Furthermore, episiotomy was found to be a risk factor for PFDs. It is usually performed to prevent spontaneous tears and ease the fetal delivery. However, the association between episiotomy and PFDs remains controversial. Some studies reported no association [26, 27], while others reported protective effects against PFD [19, 28]. The variation in the effect of episiotomy among studies may have arisen from the differences in the episiotomy prevalence and procedures. Mediolateral episiotomy is regarded as more protective than median episiotomy [29]. Episiotomy has been shown to reduce perineal muscle strength because of extensive tissue separation in the postpartum period [30].

A limitation of this study is that a cross-sectional study design may prove an association but not causality. The self-reported nature of the questionnaire meant that recall and reporting bias was inevitable. Furthermore, we did not perform pelvic examinations since that would be unacceptable during a household survey, and it is possible that mild cases were missed because of under-reporting. In addition, women may have under-reported symptoms because of social stigma and shame. Thus, the prevalence of PFD reported in this study could be an underestimate of the true magnitude. Finally, it was not possible to assess the effect of the length of the second stage of labor on pelvic floor disorders as it is difficult to determine prolonged labor from uneducated respondents.
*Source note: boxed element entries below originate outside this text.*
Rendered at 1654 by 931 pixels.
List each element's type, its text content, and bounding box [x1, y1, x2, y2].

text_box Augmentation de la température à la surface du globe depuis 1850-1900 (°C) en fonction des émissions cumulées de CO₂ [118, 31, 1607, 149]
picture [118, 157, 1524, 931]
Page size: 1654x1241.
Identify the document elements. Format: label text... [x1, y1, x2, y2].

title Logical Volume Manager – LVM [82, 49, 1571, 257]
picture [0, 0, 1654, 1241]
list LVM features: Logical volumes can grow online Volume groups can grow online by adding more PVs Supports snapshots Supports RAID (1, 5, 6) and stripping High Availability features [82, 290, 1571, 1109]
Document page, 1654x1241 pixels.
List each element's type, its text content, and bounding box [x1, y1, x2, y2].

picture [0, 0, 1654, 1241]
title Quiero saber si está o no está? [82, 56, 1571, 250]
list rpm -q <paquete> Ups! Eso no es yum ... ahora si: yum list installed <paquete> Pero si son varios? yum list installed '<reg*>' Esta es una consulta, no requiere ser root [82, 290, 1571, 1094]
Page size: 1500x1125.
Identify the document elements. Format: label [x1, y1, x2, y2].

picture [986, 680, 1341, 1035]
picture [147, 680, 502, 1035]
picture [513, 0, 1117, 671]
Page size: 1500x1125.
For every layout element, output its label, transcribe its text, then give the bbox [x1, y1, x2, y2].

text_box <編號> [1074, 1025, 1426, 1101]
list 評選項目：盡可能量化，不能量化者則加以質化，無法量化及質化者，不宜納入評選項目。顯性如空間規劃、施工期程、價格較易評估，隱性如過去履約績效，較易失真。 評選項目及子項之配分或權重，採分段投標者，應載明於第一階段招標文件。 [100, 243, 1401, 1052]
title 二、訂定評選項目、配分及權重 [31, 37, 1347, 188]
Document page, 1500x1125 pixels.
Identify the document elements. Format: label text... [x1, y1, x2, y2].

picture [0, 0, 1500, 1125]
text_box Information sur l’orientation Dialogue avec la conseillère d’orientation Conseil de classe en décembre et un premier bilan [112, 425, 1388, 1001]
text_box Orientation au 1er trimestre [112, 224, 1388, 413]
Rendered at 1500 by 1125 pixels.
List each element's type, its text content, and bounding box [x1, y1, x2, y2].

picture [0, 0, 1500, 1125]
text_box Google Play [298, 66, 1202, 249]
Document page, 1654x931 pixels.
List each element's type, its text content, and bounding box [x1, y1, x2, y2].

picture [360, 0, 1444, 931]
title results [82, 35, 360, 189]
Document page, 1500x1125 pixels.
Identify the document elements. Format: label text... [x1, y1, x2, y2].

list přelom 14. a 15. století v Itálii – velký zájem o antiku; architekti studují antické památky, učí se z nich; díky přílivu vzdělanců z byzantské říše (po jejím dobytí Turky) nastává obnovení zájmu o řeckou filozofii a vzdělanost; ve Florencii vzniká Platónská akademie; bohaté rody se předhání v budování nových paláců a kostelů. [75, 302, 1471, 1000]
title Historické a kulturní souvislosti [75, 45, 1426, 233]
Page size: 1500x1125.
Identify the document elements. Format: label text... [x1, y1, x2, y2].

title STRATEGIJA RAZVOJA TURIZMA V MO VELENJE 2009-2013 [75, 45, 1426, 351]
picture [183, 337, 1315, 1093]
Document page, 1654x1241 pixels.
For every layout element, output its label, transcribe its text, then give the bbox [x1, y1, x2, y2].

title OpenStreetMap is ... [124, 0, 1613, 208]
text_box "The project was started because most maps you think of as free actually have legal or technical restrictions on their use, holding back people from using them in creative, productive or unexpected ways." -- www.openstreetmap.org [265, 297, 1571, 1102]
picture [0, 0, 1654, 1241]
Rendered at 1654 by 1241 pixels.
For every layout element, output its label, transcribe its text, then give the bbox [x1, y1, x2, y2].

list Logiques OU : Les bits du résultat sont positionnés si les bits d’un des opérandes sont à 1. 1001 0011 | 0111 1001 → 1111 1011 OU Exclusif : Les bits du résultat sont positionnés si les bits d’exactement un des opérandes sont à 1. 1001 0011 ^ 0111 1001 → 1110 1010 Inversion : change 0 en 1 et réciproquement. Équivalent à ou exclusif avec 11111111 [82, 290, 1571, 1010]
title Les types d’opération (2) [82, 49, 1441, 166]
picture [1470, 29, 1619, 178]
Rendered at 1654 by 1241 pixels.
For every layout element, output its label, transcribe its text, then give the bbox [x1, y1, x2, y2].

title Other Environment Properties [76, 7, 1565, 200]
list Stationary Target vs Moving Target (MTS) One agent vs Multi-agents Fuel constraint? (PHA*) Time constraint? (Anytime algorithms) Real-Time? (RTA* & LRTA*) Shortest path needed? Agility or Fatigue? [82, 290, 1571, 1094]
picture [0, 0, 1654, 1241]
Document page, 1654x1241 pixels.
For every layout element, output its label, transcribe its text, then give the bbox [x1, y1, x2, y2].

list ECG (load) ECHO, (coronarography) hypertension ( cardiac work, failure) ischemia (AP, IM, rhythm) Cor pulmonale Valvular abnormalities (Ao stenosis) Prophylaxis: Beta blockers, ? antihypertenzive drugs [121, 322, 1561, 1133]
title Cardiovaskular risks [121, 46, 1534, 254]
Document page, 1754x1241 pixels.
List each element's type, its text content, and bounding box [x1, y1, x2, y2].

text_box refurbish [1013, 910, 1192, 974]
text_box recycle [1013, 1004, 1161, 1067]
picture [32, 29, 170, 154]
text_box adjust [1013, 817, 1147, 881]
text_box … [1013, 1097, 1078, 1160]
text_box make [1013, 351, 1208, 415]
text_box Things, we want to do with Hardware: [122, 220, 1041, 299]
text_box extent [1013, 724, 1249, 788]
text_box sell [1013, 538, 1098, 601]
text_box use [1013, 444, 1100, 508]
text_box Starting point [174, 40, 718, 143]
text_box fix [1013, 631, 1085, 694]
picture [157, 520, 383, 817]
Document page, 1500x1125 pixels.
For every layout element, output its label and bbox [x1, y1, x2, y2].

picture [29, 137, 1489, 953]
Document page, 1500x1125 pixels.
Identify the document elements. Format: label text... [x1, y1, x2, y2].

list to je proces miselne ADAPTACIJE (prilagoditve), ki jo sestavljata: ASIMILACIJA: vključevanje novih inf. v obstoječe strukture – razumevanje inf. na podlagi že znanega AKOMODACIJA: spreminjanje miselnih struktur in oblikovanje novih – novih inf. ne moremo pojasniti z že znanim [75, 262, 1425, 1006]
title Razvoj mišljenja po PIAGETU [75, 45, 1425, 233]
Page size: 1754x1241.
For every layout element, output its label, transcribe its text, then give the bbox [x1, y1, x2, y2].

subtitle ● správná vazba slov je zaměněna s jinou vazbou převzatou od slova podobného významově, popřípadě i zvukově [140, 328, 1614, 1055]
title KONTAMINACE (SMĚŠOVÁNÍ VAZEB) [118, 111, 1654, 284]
The main strengths of this study include the high response rate and large representative sample size from a community-based survey. This study was conducted in an established Health and Demographic Surveillance System location, which provided a robust platform to randomly select participants. Furthermore, data collectors and supervisors were well trained, all questionnaire items were clearly stated, and quality control of the interviews ensured the validity and completeness of the results. Thus, the findings provide a reasonable estimate of the magnitude of PFDs and can be generalized to a large segment of the rural agrarian women in Ethiopia.

Conclusions

Five or more vaginal deliveries, illiteracy, a history of abortion and episiotomy were modifiable independent factors associated with pelvic floor disorder. This finding highlights the greater need for policies to focus on prevention strategies, such as a reduction of the number of pregnancies through contraception, improved safe delivery services and educating women about pelvic floor exercises to prevent PFD.